Mannosylerythritol lipid (MEL), a novel extracellular
glycolipid from yeast, was found to inhibit the proliferation of mouse
melanoma B16 cells in a dose-dependent manner and to induce the apoptosis of B16 cells at concentrations higher than 10 microm (Zhao, X., Wakamatsu, Y., Shibahara, M., Nomura, N., Geltinger, C., Nakahara, T., Murata, T., and Yokoyama, K. K. (1999)

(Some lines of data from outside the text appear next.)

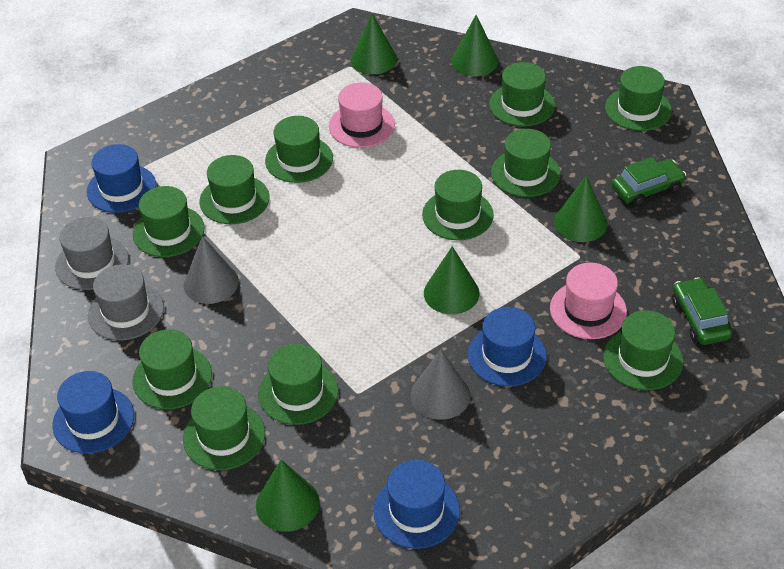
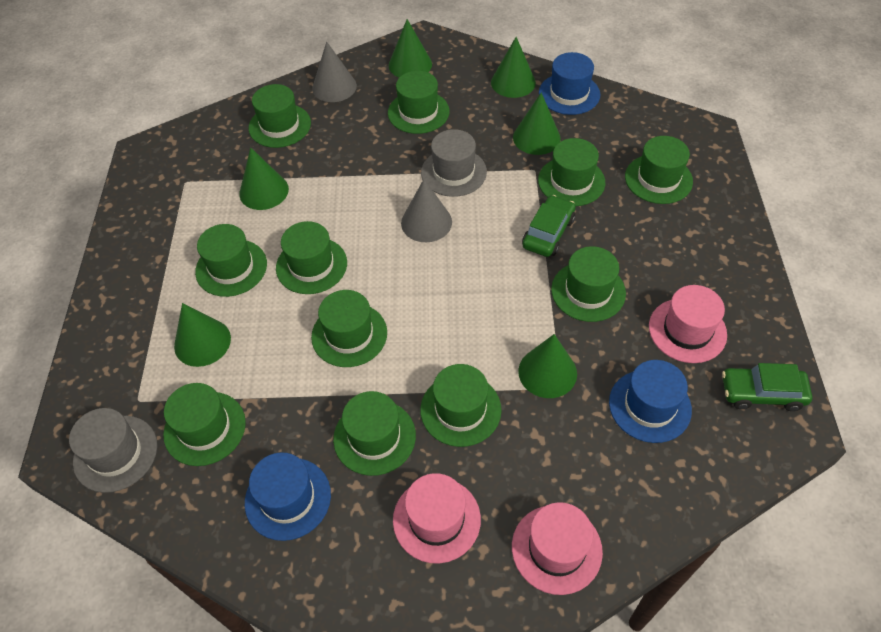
blue hat: 4 -> 3
green cone: 5 -> 6
pink hat: 2 -> 3

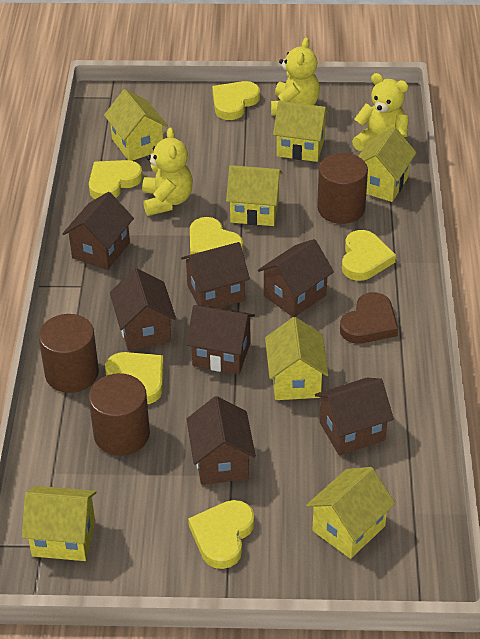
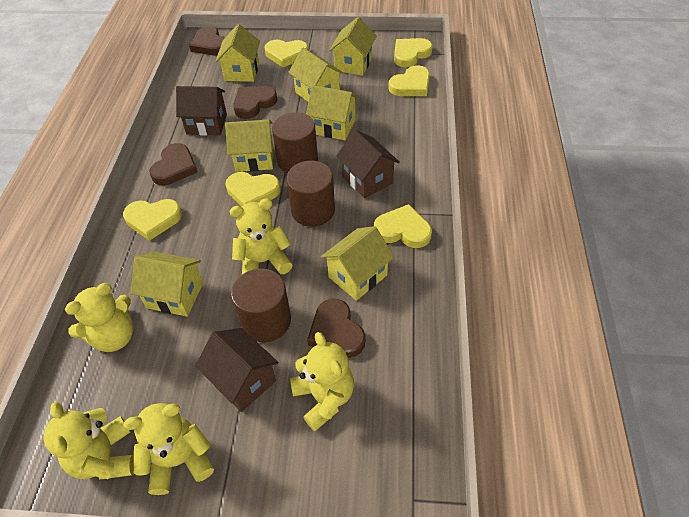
brown heart: 1 -> 4
brown house: 7 -> 3
yellow teddy bear: 3 -> 5

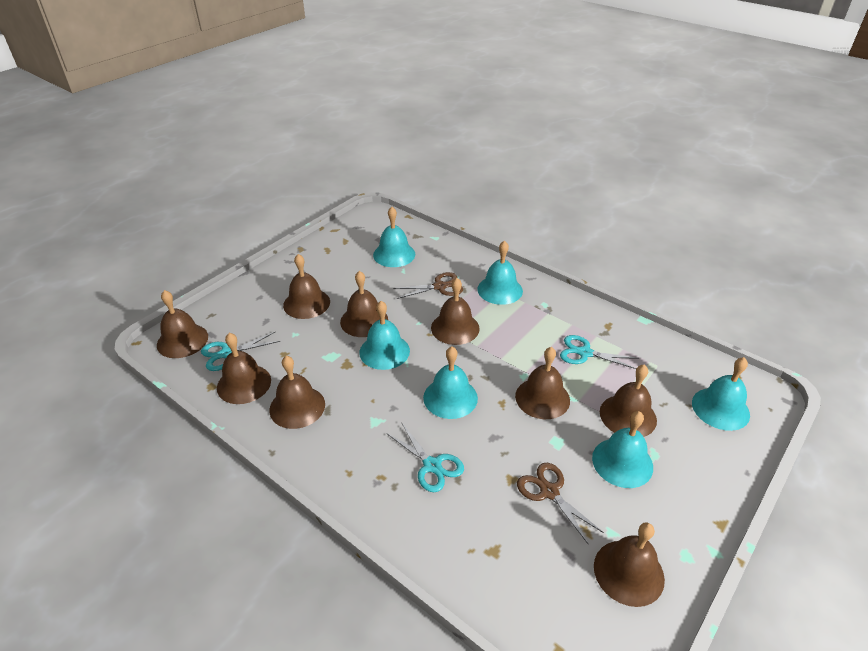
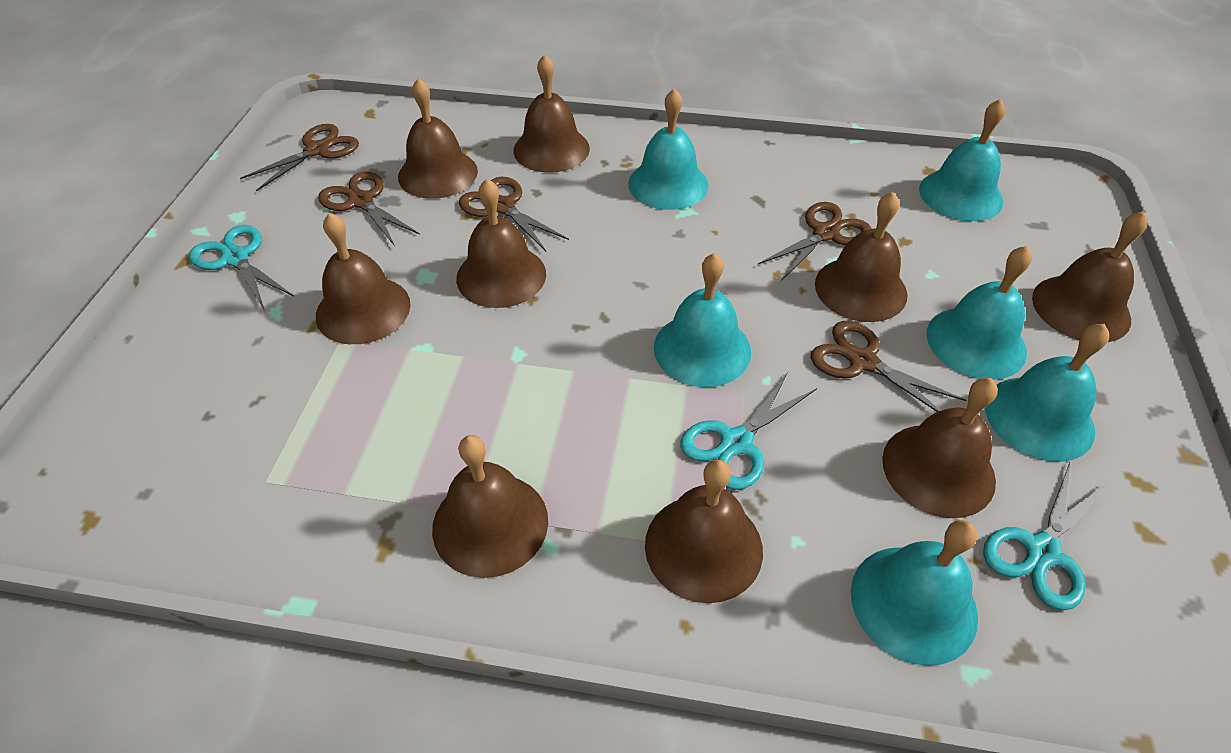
brown scissors: 2 -> 5

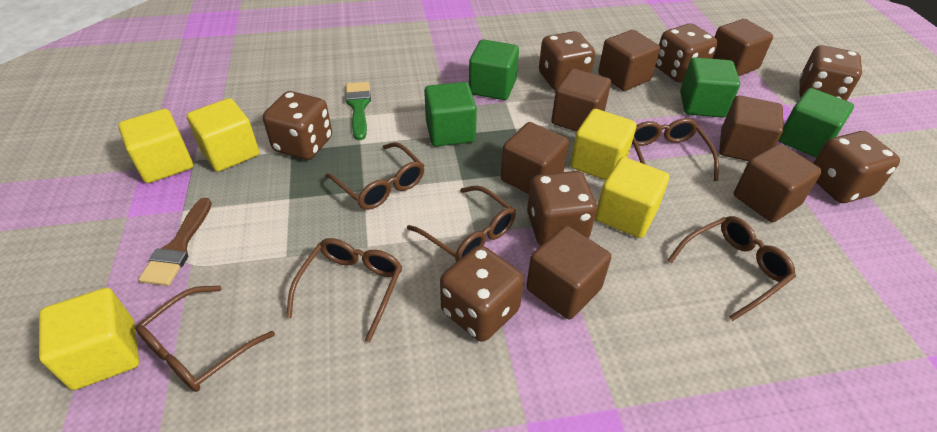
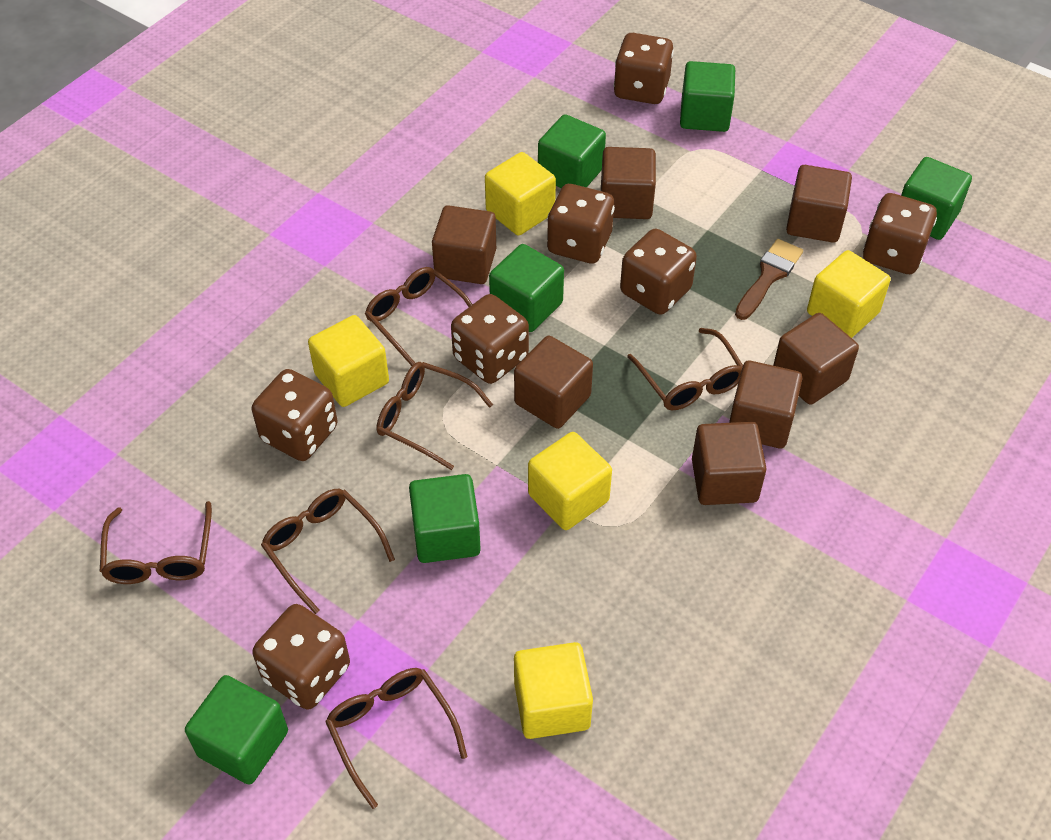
green brush: 1 -> 0
green cube: 4 -> 6

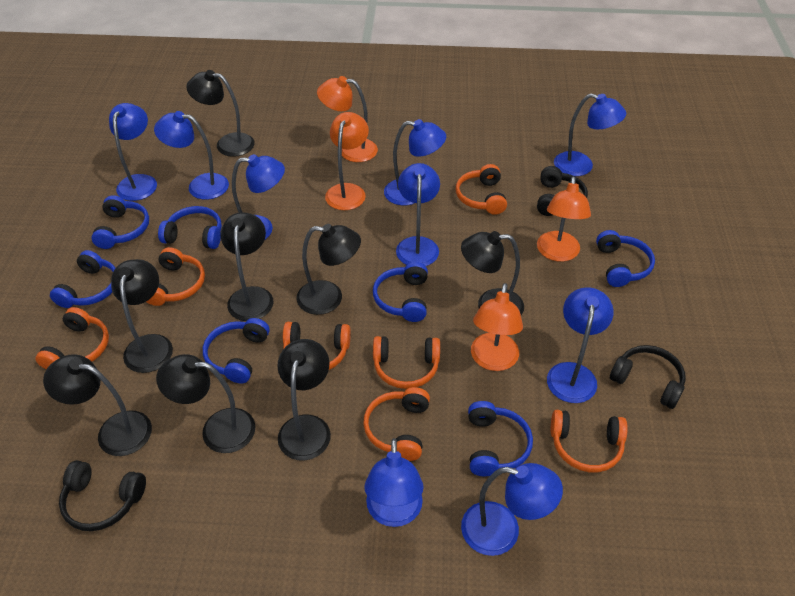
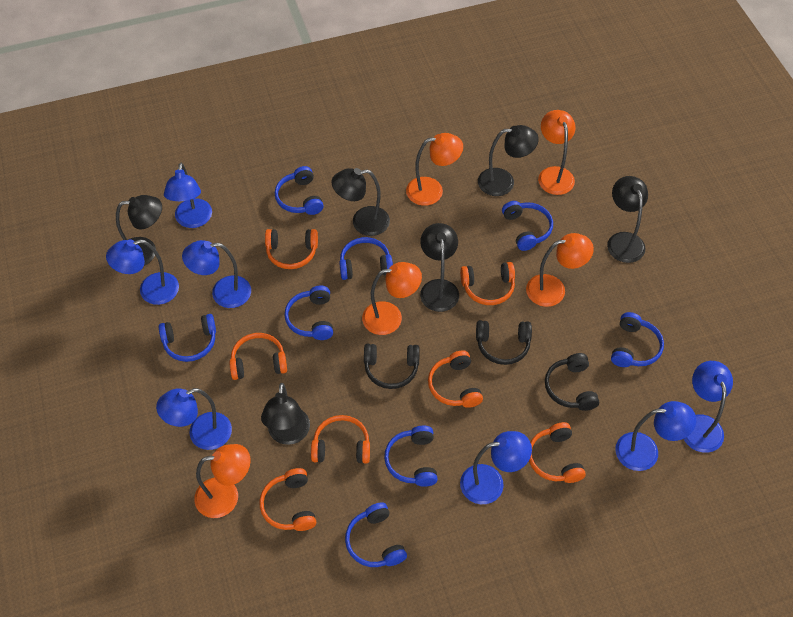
black lamp: 8 -> 6
blue headphones: 7 -> 8
blue lamp: 9 -> 7
orange lamp: 4 -> 5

Cancer Res. 59, 482-486). We show here that exposure of B16 cells to MEL (5 microm) for 2 days resulted in an increase of the levels of differentiation-associated markers of
melanoma cells such as melanogenesis and
tyrosinase activity, which were accompanied by morphological changes. The MEL-induced differentiation of B16 cells at this concentration was closely associated with arrest of the cell cycle at G(1) phase, but no significant population of apoptotic cells was identified. Expression of
protein kinase Calpha (PKCalpha) was enhanced after exposure of B16 cells to MEL for 48 h. Antisense
oligodeoxynucleotides against the mouse gene for PKCalpha prevented MEL-induced melanogenesis in B16 cells. Conversely, the effects of the expression of a constitutively active form of PKCalpha mimicked the effects of MEL on B16 cells. These data suggest that MEL, a yeast-derived
glycolipid, triggers the differentiation of
B16 melanoma cells through a signaling pathway that involves PKCalpha.